▸ PROMPT:
Wherever the line that contains "Figure 5. Breakdown" falls, repeat it and the lines after it exactly until the records end, without any pictures.

[Collected data entries]
════════════════

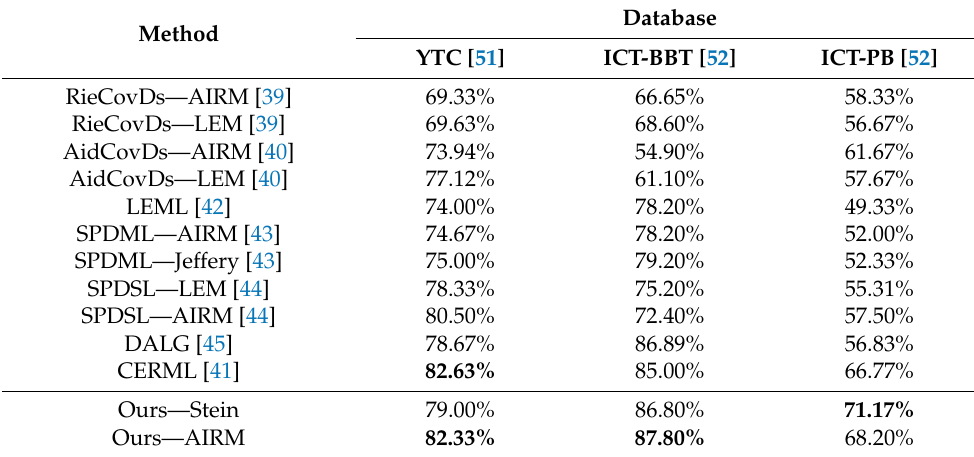
Table 3. Recognition results of comparison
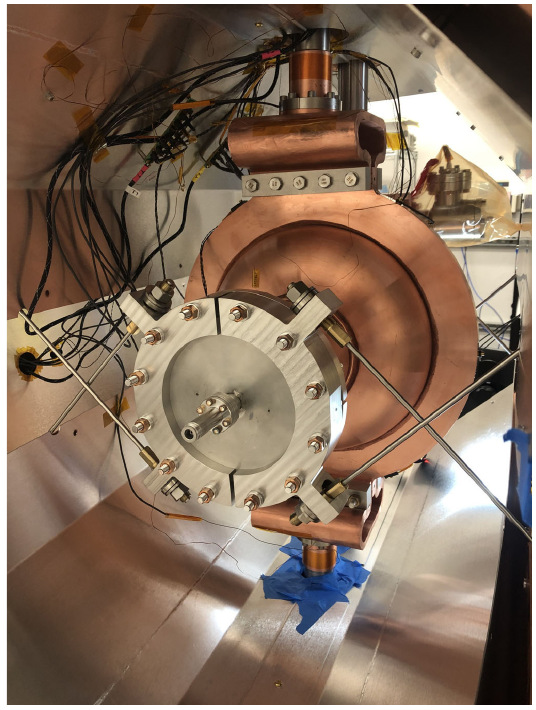
FIG. 21. Picture of the prototype cavity being assembled in the HTC at General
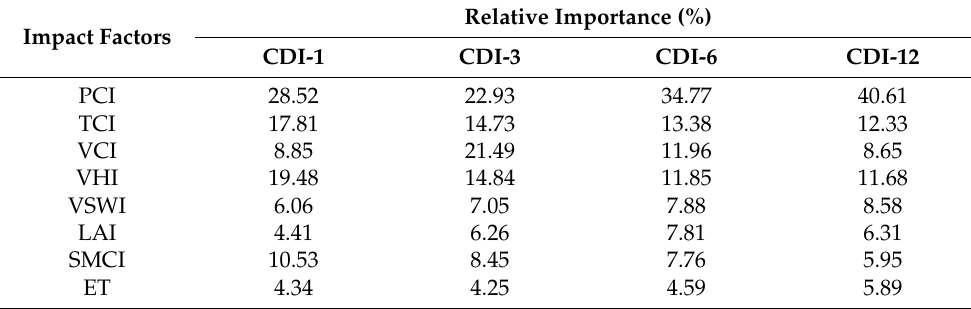
Table 10. Relative importance of factors for drought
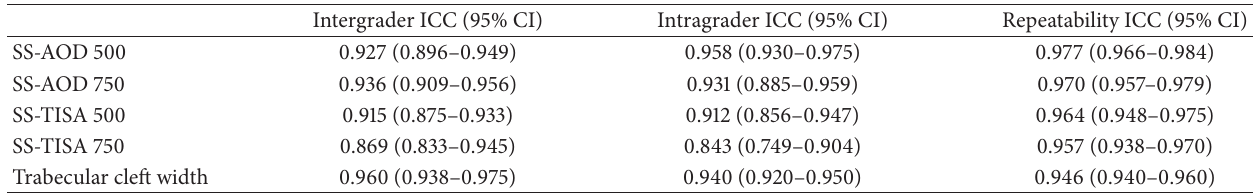
Table 3: Intraobserver and interobserver reproducibility and repeatability measurement of angle parameters with the swept source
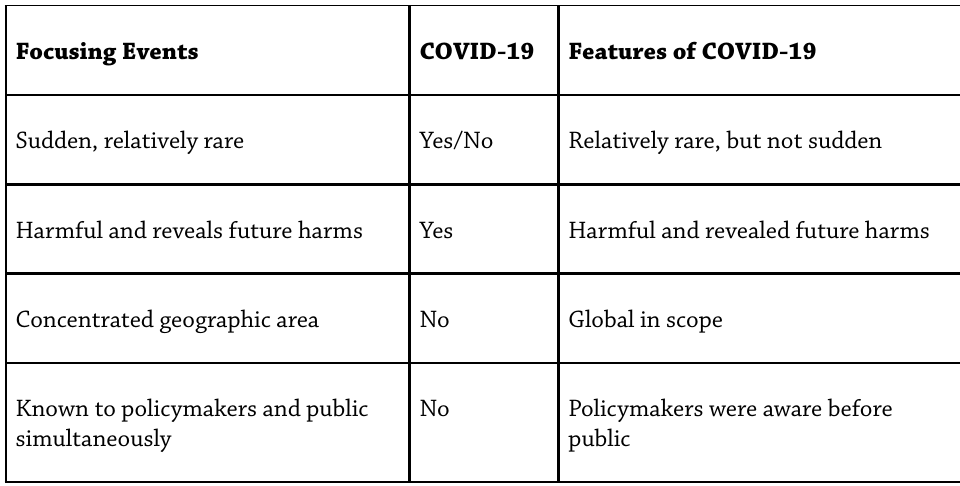
Table 3: Focusing Events and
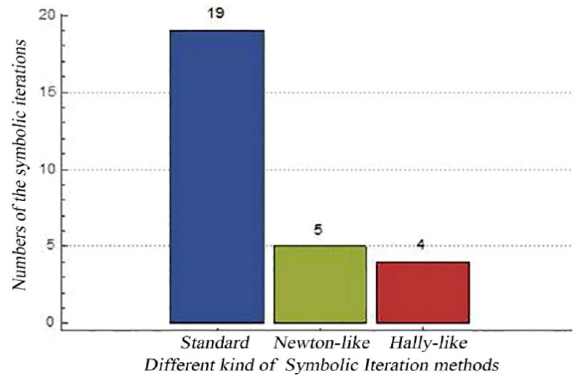
Figure 2. Number of iterations through standard SICAA method, Newton-like SICAA method and Halley-like SICAA method (double precision), until the i th iterative coefficients of e n ( n = 1, 2, . . . , 18 ) and the ( i − 1 ) th iterative coefficients of e n ( n = 1, 2, . . . , 18 ) are the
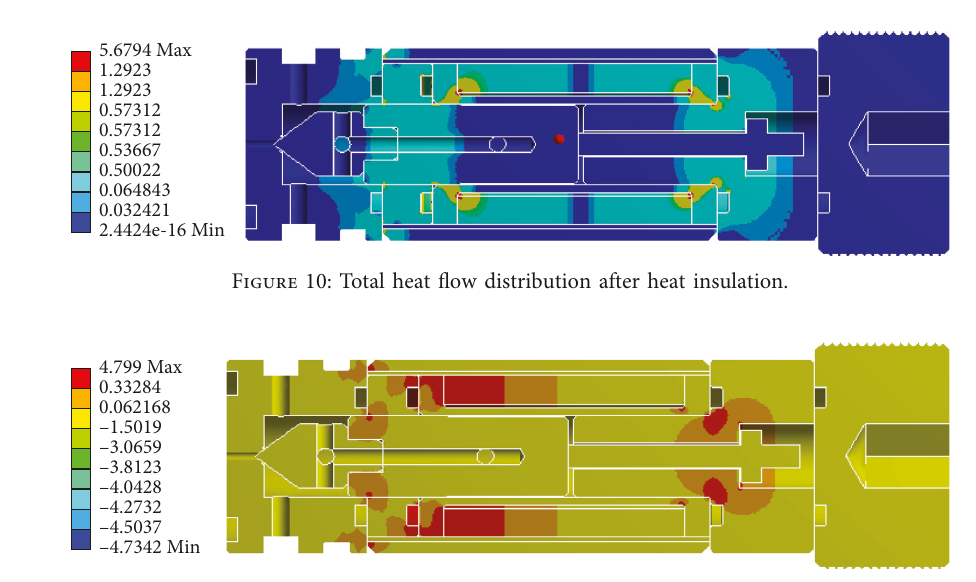
Figure 11: X -direction heat flow distribution after heat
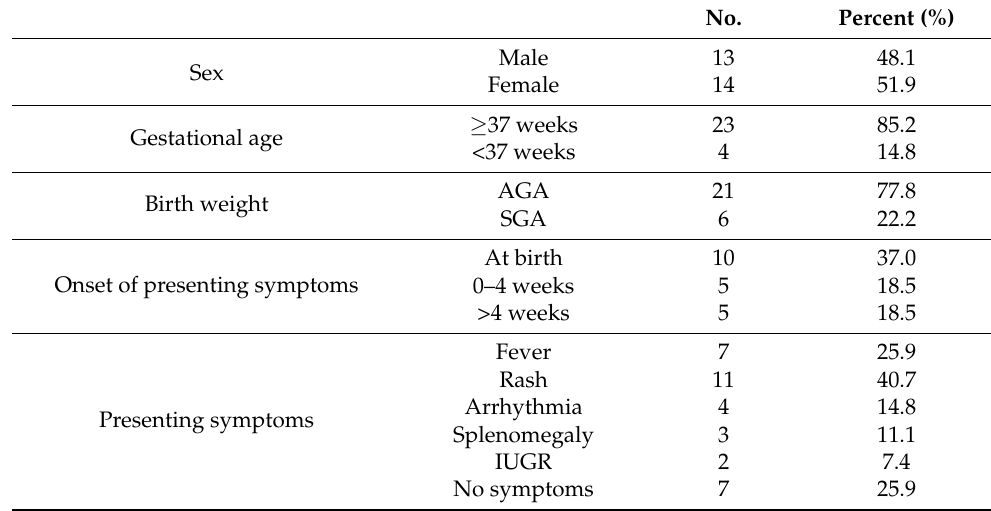
Table 1. Demographics and presenting symptoms of NLE ( n = 27).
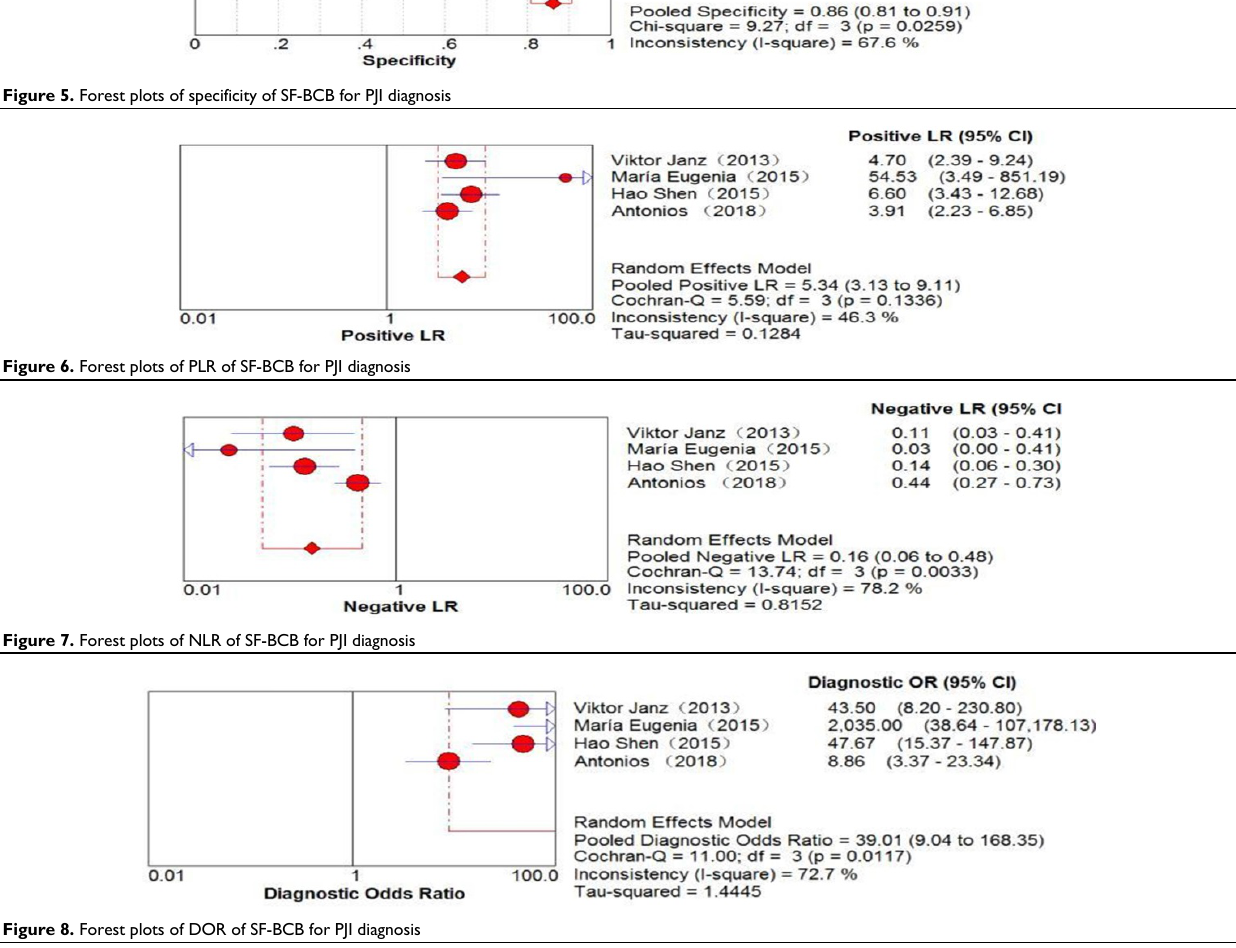
Figure 5. Forest plots of specificity of SF-BCB for PJI diagnosis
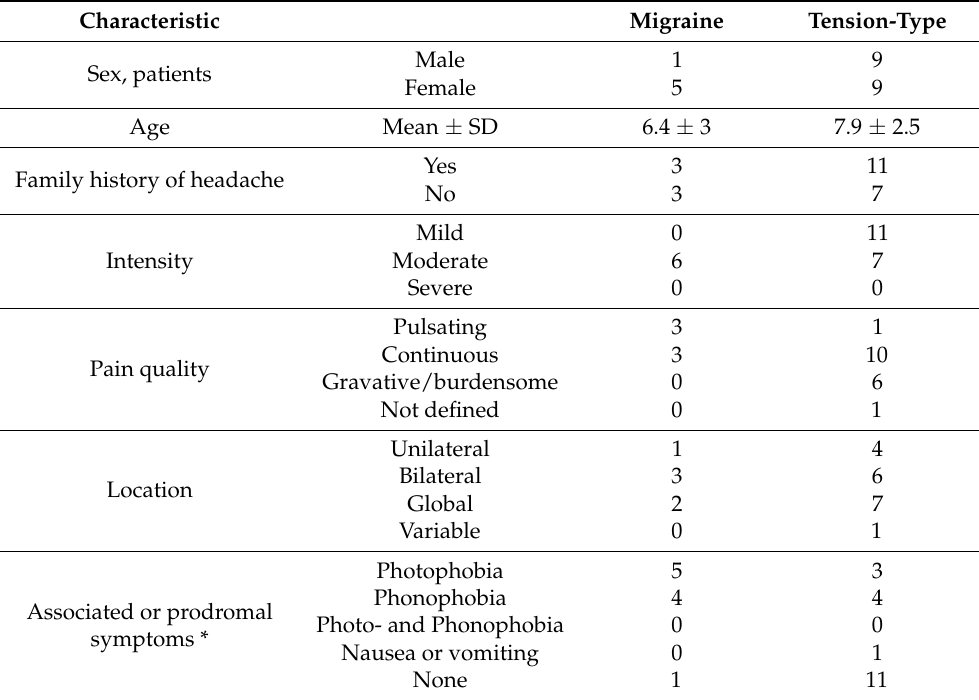
Table 4. Patterns of headache and characteristics among 24 patients who developed post-traumatic headache (PTH) and completed 6 month follow-up.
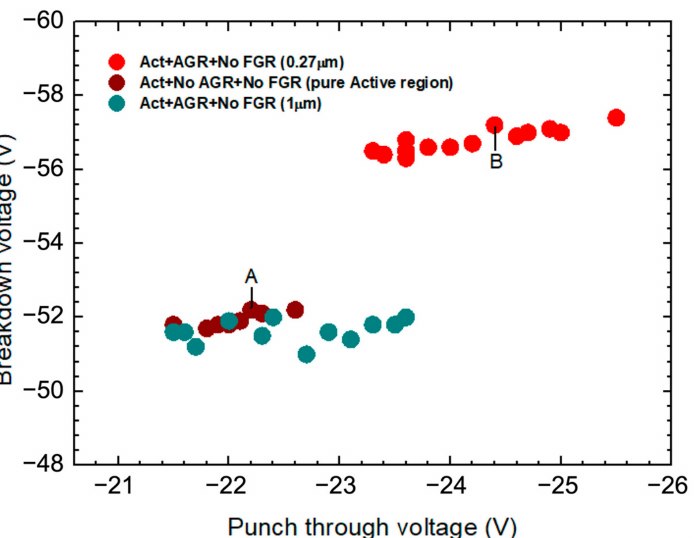
Figure 5. Breakdown voltages of devices with optimal AGR (red), without AGR (brown), and with shallower AGR (green), as functions of punch-through voltages. The depth of the optimal AGR is shallower than that of the central active region by 0.27 µ m, while the depth of the shallower AGR is shallower than that of central active region by 1 µ m. The brown circle marked “A,” and the red circle marked “B” are device A and B, respectively, in Figure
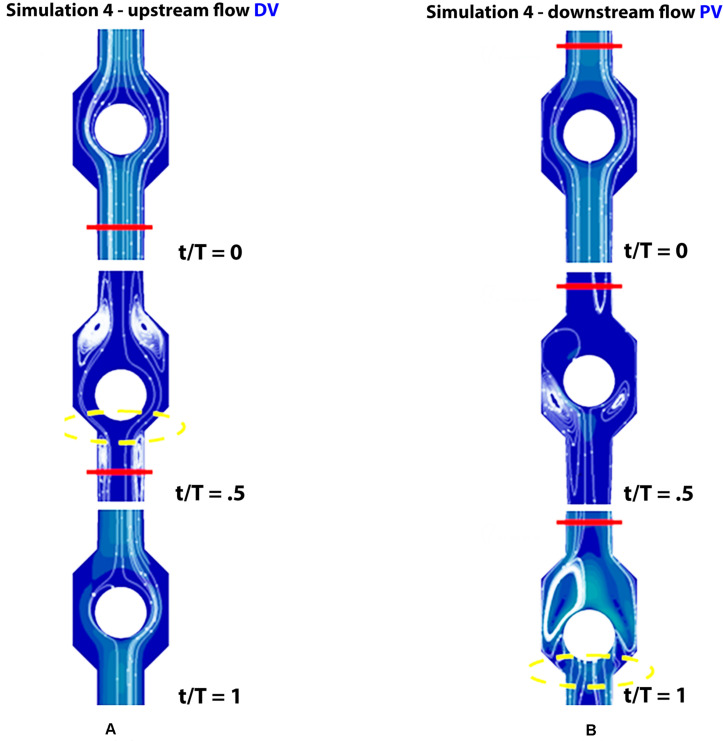
Valve positions in different phases of the walking cycle, lasting 1 s, in subjects with severe dysfunction (simulation 4). Upstream of the distal valve (A) and downstream of the proximal valve (B), incompetent valves space are marked by yellow dashed lines.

════════════════

▸ WRITTEN ANSWER:
Figure 5. Breakdown voltages of devices with optimal AGR (red), without AGR (brown), and with shallower AGR (green), as functions of punch-through voltages. The depth of the optimal AGR is shallower than that of the central active region by 0.27 µ m, while the depth of the shallower AGR is shallower than that of central active region by 1 µ m. The brown circle marked “A,” and the red circle marked “B” are device A and B, respectively, in Figure
Valve positions in different phases of the walking cycle, lasting 1 s, in subjects with severe dysfunction (simulation 4). Upstream of the distal valve (A) and downstream of the proximal valve (B), incompetent valves space are marked by yellow dashed lines.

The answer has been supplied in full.